US April S&P Global services index 51.3 vs 50.3 expected
- Prior was 49.8
- Manufacturing 54.0 vs 52.5 expected – -highest since May 2022
- Prior manufacturing 52.4
- Composite 52.0 vs 50.5 expected
- Composite prior was 51.4
- Employment basically flat for a second month
- Input cost inflation at an 11-month high
- Output prices rising at the fastest pace since July 2022
This is a two-month high in services and a nice surprise but the real headline number is on manufacturing, which is the best in almost four years. The US manufacturing sector has largely been in something of a recession for all of that time and this is a good signal that it’s turning the corner, despite higher energy prices. However there is some fine print: a big chunk of that new orders surge is companies panic-buying ahead of war-related shortages and price hikes.

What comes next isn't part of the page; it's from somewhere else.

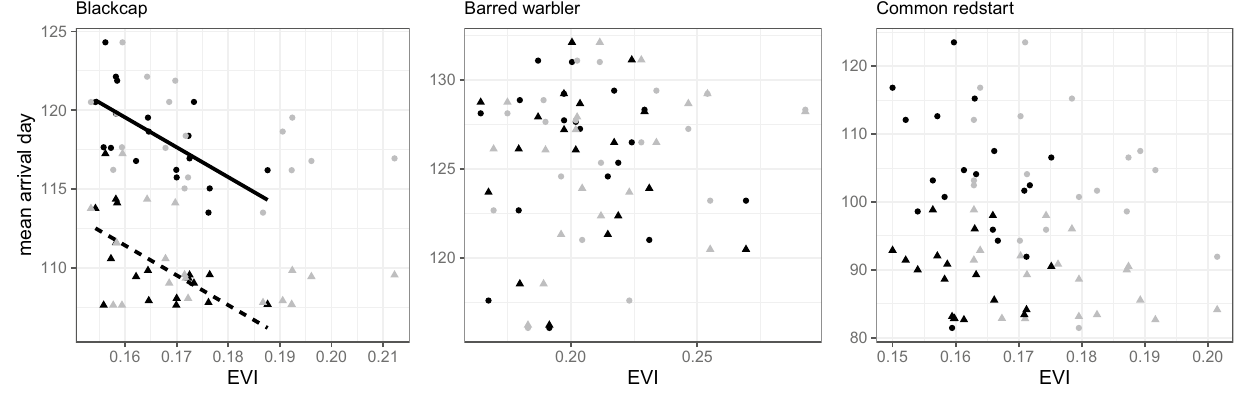
Figure 5. The relationship between mean arrival day and average Enhanced Vegetation Index (EVI). EVI is calculated at the species-specific non-breeding grounds during the years 2000–2017 in the months prior to migration departure: February (black symbols) and March (grey symbols) in the three study species. Triangles denote males and circles denote females. Predicted lines for males (dashed line) and females (solid line) are drawn from a general linear mixed effect model (GLMM) with year as both fixed and random effect for significant slopes in the blackcap ( P <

Unfortunately, the services side — which is what actually drives the US economy — barely budged off the floor and new business growth was the slowest in two years.
The more important story is on prices. Output prices jumped the most since mid-2022 and input costs are running at an 11-month high, with supply chains snarling up in a way we haven’t seen since the post-pandemic mess. Williamson sums up the Fed’s problem nicely:
“Balancing the risks of inflation lifting sharply higher against the underlying weakness of economic growth presents policymakers at the Fed with a growing dilemma. However, it will likely be increasingly hard to make a case for rate cuts if inflation follows the path signalled by the PMI while the economy continues to eke out only modest growth."
Translation: stagflation risk is back on the menu. The market has been pricing in cuts on the assumption that war-driven weakness would give the Fed cover to ease — this report pushes hard the other way. Sub-1% growth with spiking prices is exactly the corner the Fed doesn’t want to be painted into.